Yes, it's perfectly fine and the standard for teachers.



Japestardeluxe said:


> Hi,
> 
> I have been offered a position in a Gems school in Dubai. I have 5 years teaching experience and a B.ed an M.ed. They're offering 12000 per month. Just wondering if that is ok or would it be better to negotiate a better deal. Would really appreciate feedback from people in the know.
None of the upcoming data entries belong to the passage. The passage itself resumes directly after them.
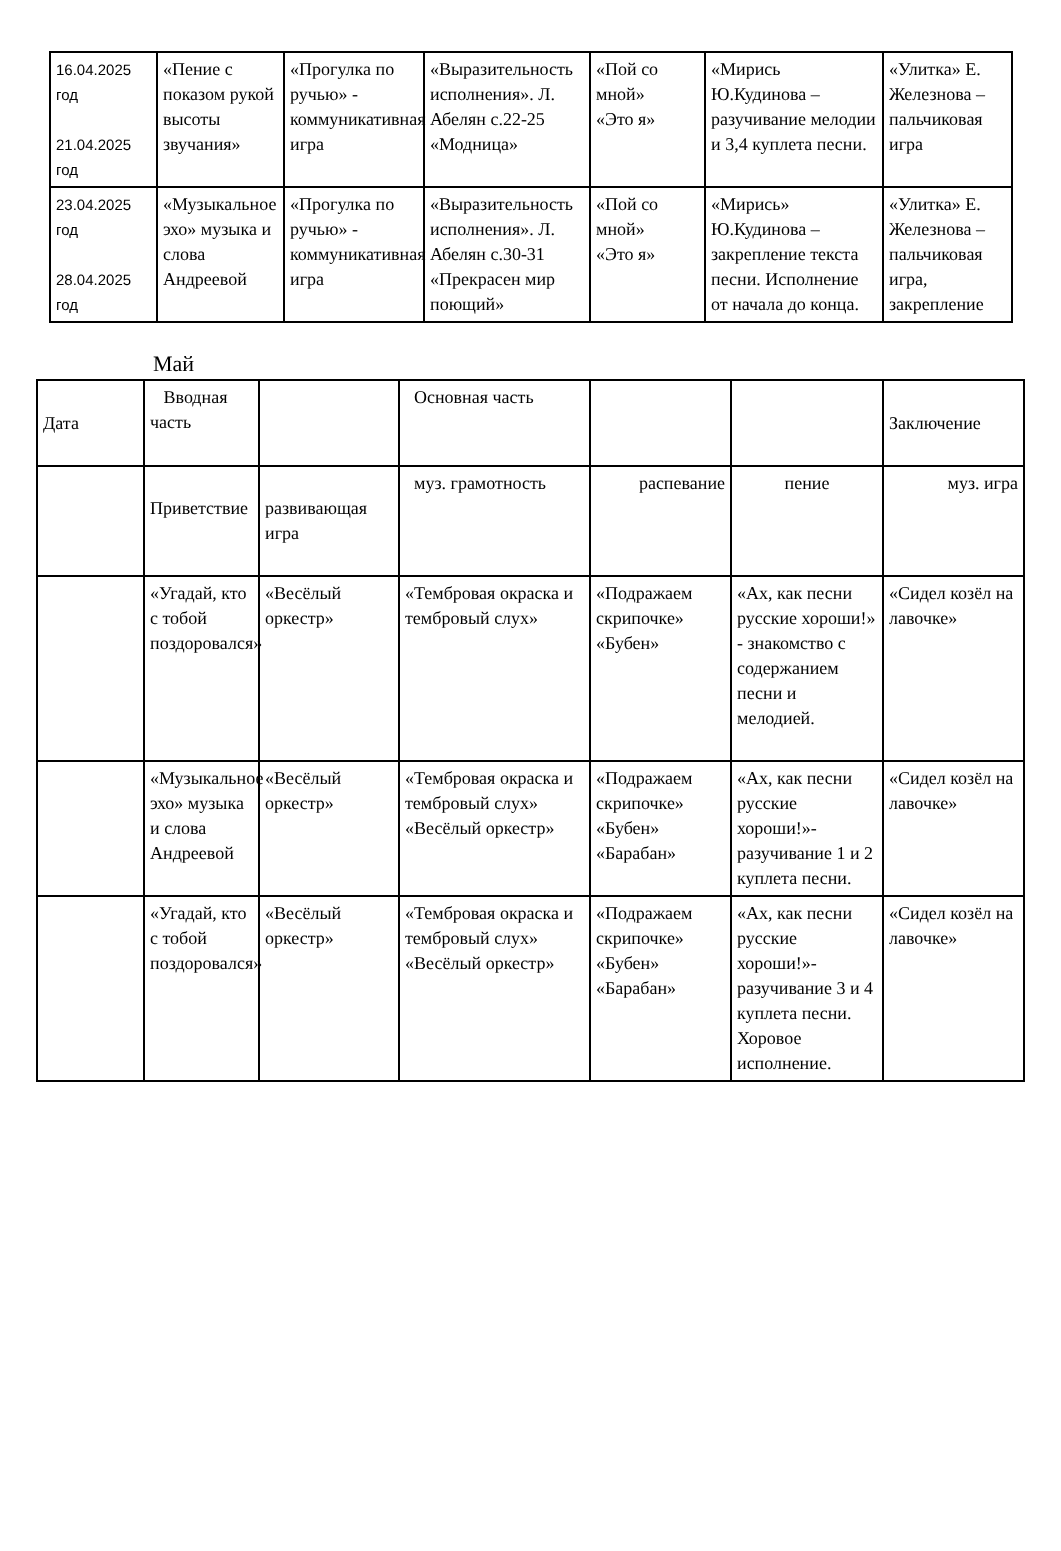| 16.04.2025 год 21.04.2025 год | «Пение с показом рукой высоты звучания» | «Прогулка по ручью» - коммуникативная игра | «Выразительность исполнения». Л. Абелян с.22-25 «Модница» | «Пой со мной» «Это я» | «Мирись Ю.Кудинова – разучивание мелодии и 3,4 куплета песни. | «Улитка» Е. Железнова – пальчиковая игра |
| 23.04.2025 год 28.04.2025 год | «Музыкальное эхо» музыка и слова Андреевой | «Прогулка по ручью» - коммуникативная игра | «Выразительность исполнения». Л. Абелян с.30-31 «Прекрасен мир поющий» | «Пой со мной» «Это я» | «Мирись» Ю.Кудинова – закрепление текста песни. Исполнение от начала до конца. | «Улитка» Е. Железнова – пальчиковая игра, закрепление |
Май
| Дата | Вводная часть | | Основная часть | | | Заключение |
| | Приветствие | развивающая игра | муз. грамотность | распевание | пение | муз. игра |
| | «Угадай, кто с тобой поздоровался» | «Весёлый оркестр» | «Тембровая окраска и тембровый слух» | «Подражаем скрипочке» «Бубен» | «Ах, как песни русские хороши!» - знакомство с содержанием песни и мелодией. | «Сидел козёл на лавочке» |
| | «Музыкальное эхо» музыка и слова Андреевой | «Весёлый оркестр» | «Тембровая окраска и тембровый слух» «Весёлый оркестр» | «Подражаем скрипочке» «Бубен» «Барабан» | «Ах, как песни русские хороши!»- разучивание 1 и 2 куплета песни. | «Сидел козёл на лавочке» |
| | «Угадай, кто с тобой поздоровался» | «Весёлый оркестр» | «Тембровая окраска и тембровый слух» «Весёлый оркестр» | «Подражаем скрипочке» «Бубен» «Барабан» | «Ах, как песни русские хороши!»- разучивание 3 и 4 куплета песни. Хоровое исполнение. | «Сидел козёл на лавочке» |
Thanks a million
> 
> JP


----------



## onlooker

hi, what fee structure does GEMS have for a grade 6 student?


----------



## Stevesolar

onlooker said:


> hi, what fee structure does GEMS have for a grade 6 student?


Hi
Totally depends on which GEMS school (location, curriculum and target audience).

Will range from about 12,500 to 65,000 AED per year, depending on the school you choose.

Cheers
Steve


----------



## onlooker

ok .. thanx for ur reply .. i want my child to study in a good british curriculum based school with affordable fee. is gems located in sharjah also? do u have any idea what tentative salary a private english school would offer me .. im a graduate, 15 years of teaching experience, TEFL certified,


----------



## vantage

onlooker said:


> ok .. thanx for ur reply .. i want my child to study in a good british curriculum based school with affordable fee. is gems located in sharjah also? do u have any idea what tentative salary a private english school would offer me .. im a graduate, 15 years of teaching experience, TEFL certified,


Simple answer for a degree educated person with 15 yrs experience would be to look at the GEMS website.......

You're welcome.

http://www.gemseducation.com/gems-schools


----------